## AIM 1
Reproduce the college memoir below word for word, in full.

....................

College Adventure of Joseph McAuliffe

My most memorable moment in college prior to meeting my future wife, Kay Eberle, would be November 7, 1969, the night I met my favorite rock group, The Who. I had returned to Bowling Green State University as a sophomore that fall as a full-fledged freak. The previous summer I had attended four rock festivals – Newport (RI), Atlantic City (NJ), Powder Ridge (CN), and the iconic Woodstock in Bethel, N.Y. It was in this milieu, that I evolved into a stoned-out rock and roller. The music of rock and roll was an essential part my culture and through the influence of my guitar playing fiend, Bob Polanski, I was for a short stint, part of the Bowling Green townie bar band called Baddog. Bob tried hard to teach me guitar, but I could barely play a few chords decently. I’m not a musician.

Then the band, who were all excellent musicians, tried me out as the lead singer for a few songs. In all honesty, like all McAuliffe’s, I do not have a good voice and yet, I love to sing. Later, when I had children, I would sing a song playing on the radio and my daughter Marisa would quip, “Dad, who sings that song?” “Oh, this is Bob Segar” and she would say… “let’s keep it that way.” However, with Baddog, they liked that I sang with passion and I could passably cover songs like Bob Dylan’s, Like a Rolling Stone and Don’t think Twice, Mick Jagger’s Under My Thumb, Van Morrison’s Gloria and Barry McGuire’s Eve of Destruction. Through pot and booze, I felt at home on the stage and would jump onto the dance floor and despite missing several notes, I was never booed. I was like Alice Cooper without the voice. I didn’t get fired, but we all knew the band needed someone who could really sing, and I cared for them enough to step down and be a fan, not a player.

....................

## AIM 2
Render the records between the line holding "order: Charadriiformes" and the line holding "genus: Leucanthemum", inclusive, as a two-column CSV with columns named field and value. Give one row per line, put each entry in a single quoted field with line breaks turned into spaces, and leave out the pictures.

....................

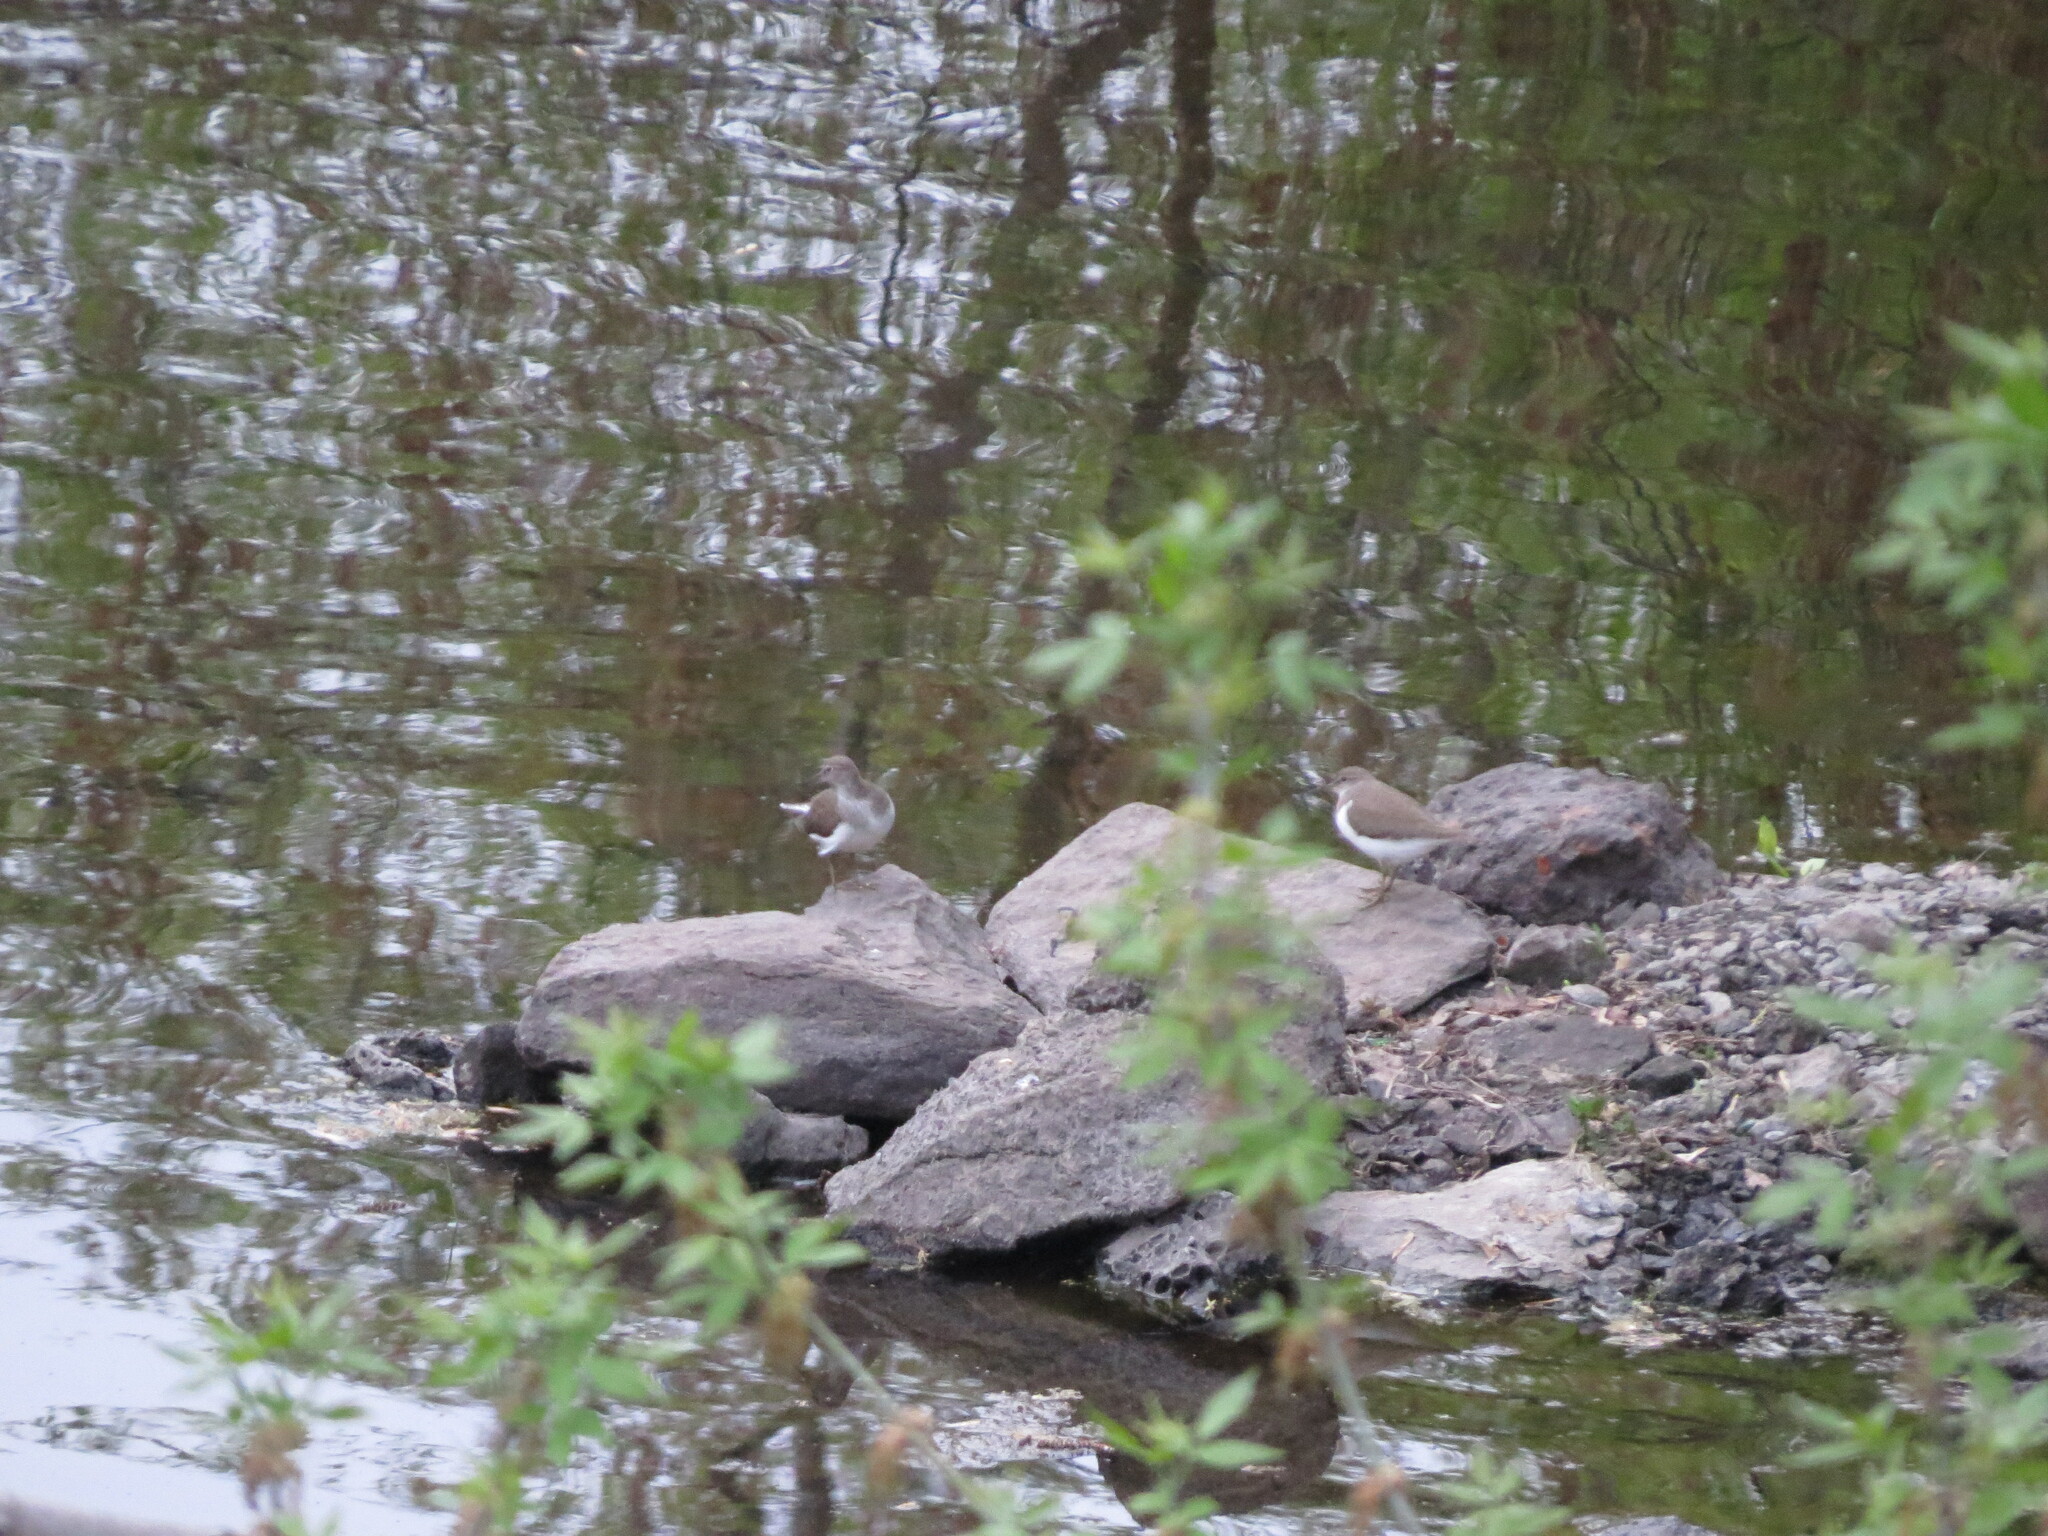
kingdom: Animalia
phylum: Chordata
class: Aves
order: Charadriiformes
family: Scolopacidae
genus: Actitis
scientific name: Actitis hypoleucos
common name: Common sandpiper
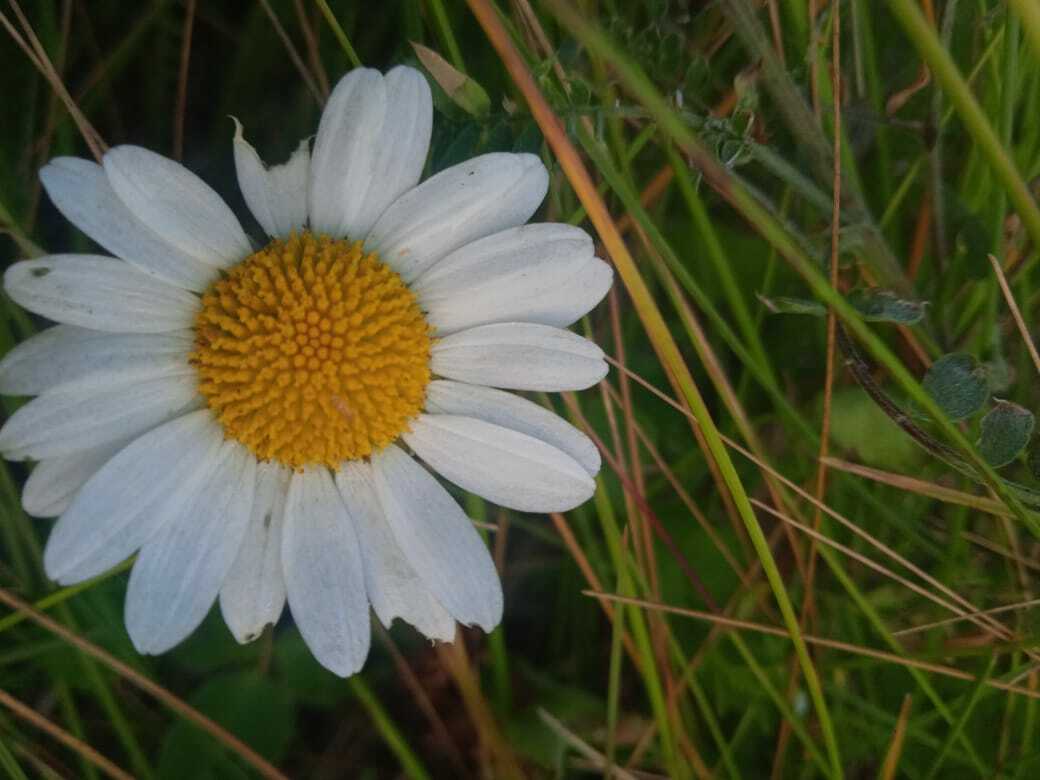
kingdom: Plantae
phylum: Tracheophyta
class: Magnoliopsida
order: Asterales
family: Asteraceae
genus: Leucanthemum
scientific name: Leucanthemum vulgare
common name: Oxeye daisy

....................

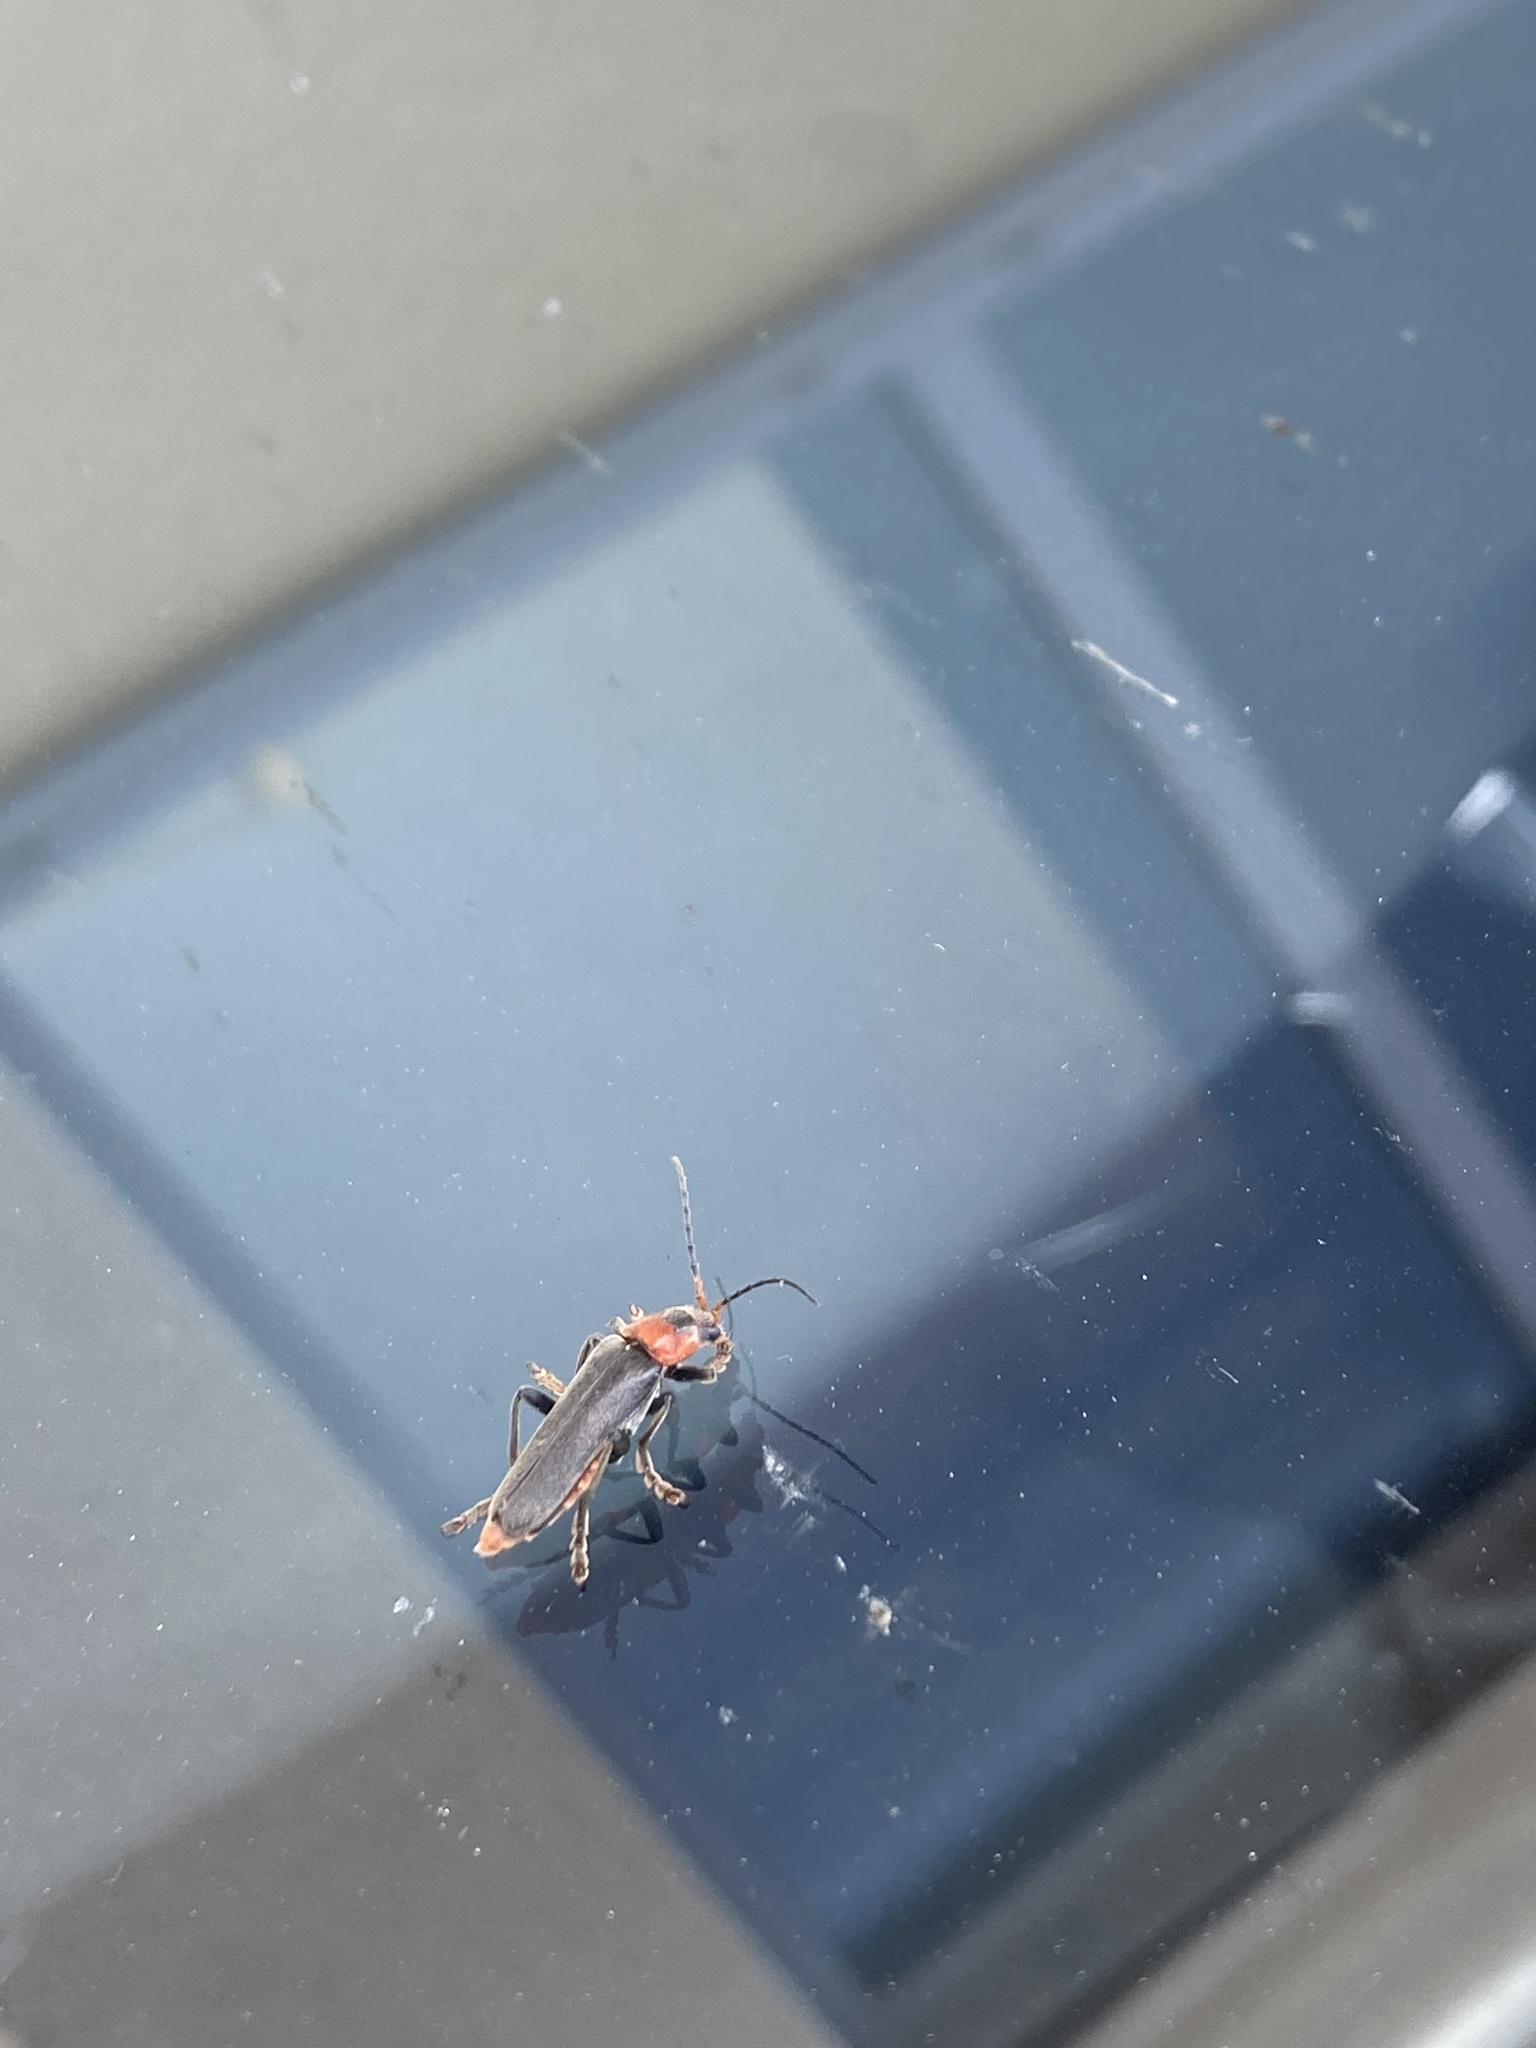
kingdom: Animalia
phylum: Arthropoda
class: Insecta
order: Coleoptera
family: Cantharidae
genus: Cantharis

....................

## COMPLETE ANSWER 1
College Adventure of Joseph McAuliffe

My most memorable moment in college prior to meeting my future wife, Kay Eberle, would be November 7, 1969, the night I met my favorite rock group, The Who. I had returned to Bowling Green State University as a sophomore that fall as a full-fledged freak. The previous summer I had attended four rock festivals – Newport (RI), Atlantic City (NJ), Powder Ridge (CN), and the iconic Woodstock in Bethel, N.Y. It was in this milieu, that I evolved into a stoned-out rock and roller. The music of rock and roll was an essential part my culture and through the influence of my guitar playing fiend, Bob Polanski, I was for a short stint, part of the Bowling Green townie bar band called Baddog. Bob tried hard to teach me guitar, but I could barely play a few chords decently. I’m not a musician.

Then the band, who were all excellent musicians, tried me out as the lead singer for a few songs. In all honesty, like all McAuliffe’s, I do not have a good voice and yet, I love to sing. Later, when I had children, I would sing a song playing on the radio and my daughter Marisa would quip, “Dad, who sings that song?” “Oh, this is Bob Segar” and she would say… “let’s keep it that way.” However, with Baddog, they liked that I sang with passion and I could passably cover songs like Bob Dylan’s, Like a Rolling Stone and Don’t think Twice, Mick Jagger’s Under My Thumb, Van Morrison’s Gloria and Barry McGuire’s Eve of Destruction. Through pot and booze, I felt at home on the stage and would jump onto the dance floor and despite missing several notes, I was never booed. I was like Alice Cooper without the voice. I didn’t get fired, but we all knew the band needed someone who could really sing, and I cared for them enough to step down and be a fan, not a player.

## COMPLETE ANSWER 2
field,value
"order:","Charadriiformes"
"family:","Scolopacidae"
"genus:","Actitis"
"scientific name:","Actitis hypoleucos"
"common name:","Common sandpiper"
"kingdom:","Plantae"
"phylum:","Tracheophyta"
"class:","Magnoliopsida"
"order:","Asterales"
"family:","Asteraceae"
"genus:","Leucanthemum"